Tag Archives: running

Dappy, happy or…

More years ago than seem real, I was spending the evening with friends in a Soho pub, when one of them said I was being “dappy”. Another told said friend that he’d be closer to the mark if he were to replace the “d” with an “h”. In terms of the letters themselves, there’s not much in it. Just a spin and a stroke. By the same token, the two states are no more than one degree apart.

I saw someone today who reminded me of that fine line. A man – late sixties – wearing big round glasses, headphones, and a bright red sweatshirt was part- running, part-dancing his way through the park, arms flailing and eyes smiling as he went. I watched people watch him with expressions suggestive of blandly imperceptive thoughts. They may, of course, have got the man’s measure, and he may have been utterly dappy, doolally even. But then again, they may have been way off.

From the outside: A man of advancing years, sporting the type of specs and headphones the cool kids wear, and running a strange jog-dance through the trees, waving his arms around as if he were trying to take off.

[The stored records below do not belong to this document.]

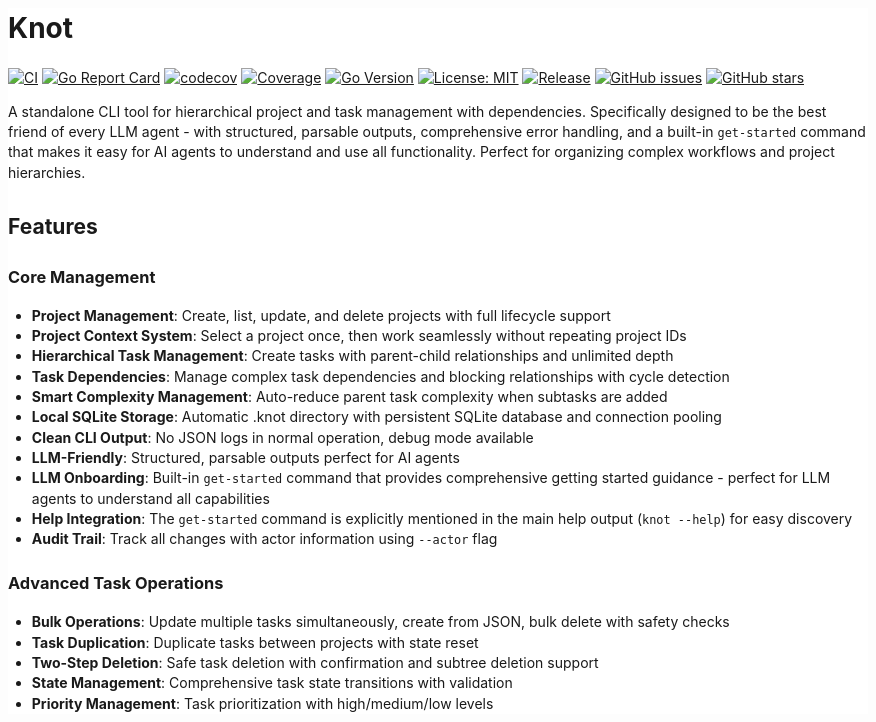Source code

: # Knot

[![CI](https://github.com/denkhaus/knot/workflows/CI/badge.svg)](https://github.com/denkhaus/knot/actions/workflows/ci.yml)
[![Go Report Card](https://goreportcard.com/badge/github.com/denkhaus/knot)](https://goreportcard.com/report/github.com/denkhaus/knot)
[![codecov](https://codecov.io/gh/denkhaus/knot/branch/main/graph/badge.svg)](https://codecov.io/gh/denkhaus/knot)
[![Coverage](https://img.shields.io/badge/Coverage-7.2%25-red.svg)](./coverage/coverage.html)
[![Go Version](https://img.shields.io/badge/Go-1.25-blue.svg)](https://golang.org/dl/)
[![License: MIT](https://img.shields.io/badge/License-MIT-yellow.svg)](https://opensource.org/licenses/MIT)
[![Release](https://img.shields.io/github/release/denkhaus/knot.svg)](https://github.com/denkhaus/knot/releases/latest)
[![GitHub issues](https://img.shields.io/github/issues/denkhaus/knot.svg)](https://github.com/denkhaus/knot/issues)
[![GitHub stars](https://img.shields.io/github/stars/denkhaus/knot.svg)](https://github.com/denkhaus/knot/stargazers)

A standalone CLI tool for hierarchical project and task management with dependencies. Specifically designed to be the best friend of every LLM agent - with structured, parsable outputs, comprehensive error handling, and a built-in `get-started` command that makes it easy for AI agents to understand and use all functionality. Perfect for organizing complex workflows and project hierarchies.

## Features

### Core Management

- **Project Management**: Create, list, update, and delete projects with full lifecycle support
- **Project Context System**: Select a project once, then work seamlessly without repeating project IDs
- **Hierarchical Task Management**: Create tasks with parent-child relationships and unlimited depth
- **Task Dependencies**: Manage complex task dependencies and blocking relationships with cycle detection
- **Smart Complexity Management**: Auto-reduce parent task complexity when subtasks are added
- **Local SQLite Storage**: Automatic .knot directory with persistent SQLite database and connection pooling
- **Clean CLI Output**: No JSON logs in normal operation, debug mode available
- **LLM-Friendly**: Structured, parsable outputs perfect for AI agents
- **LLM Onboarding**: Built-in `get-started` command that provides comprehensive getting started guidance - perfect for LLM agents to understand all capabilities
- **Help Integration**: The `get-started` command is explicitly mentioned in the main help output (`knot --help`) for easy discovery
- **Audit Trail**: Track all changes with actor information using `--actor` flag

### Advanced Task Operations

- **Bulk Operations**: Update multiple tasks simultaneously, create from JSON, bulk delete with safety checks
- **Task Duplication**: Duplicate tasks between projects with state reset
- **Two-Step Deletion**: Safe task deletion with confirmation and subtree deletion support
- **State Management**: Comprehensive task state transitions with validation
- **Priority Management**: Task prioritization with high/medium/low levels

From the inside: Music flooding into his ears through the headphones his grandson left on his kitchen table. Bach. A chorus of angelic voices that, heard in the fresh cold of the park air, render him weightless, unwilling to bridle his joy, and unable to keep his body from expressing what he feels. He knows his glasses are out-of-date (and doesn’t know that in fact they are not), but he loves them because they were chosen for him very many years ago by the love of his life, the woman who is waiting for him to return home, to wash, change, and take her out to lunch on what happens to be their 49th wedding anniversary.

Dappy, happy, doolally or married for almost five decades… we see what we want to.

Smiles

Some time ago, I came across a quote by Thich Nhat Hanh, in which he talked about thanking a child for sharing its smile. Part of me dismissed it as an overly-sweet sentiment, but living as I do in a place famed among its own for being a bit cantankerous, (see link for more), the other part of me welcomed the idea. I guess the notion has been working away quietly inside me, because I have recently started to value smiles differently.

Today, as I ran through the park, crossing paths with those who do and those who don’t, it occurred to me that smiling, in Berlin at least, requires a certain amount of confidence, and a definite lack of cool. Bring it on, because as Thich Nhat Hanh also says, “Sometimes your joy is the source of your smile, but sometimes your smile can be the source of your joy.”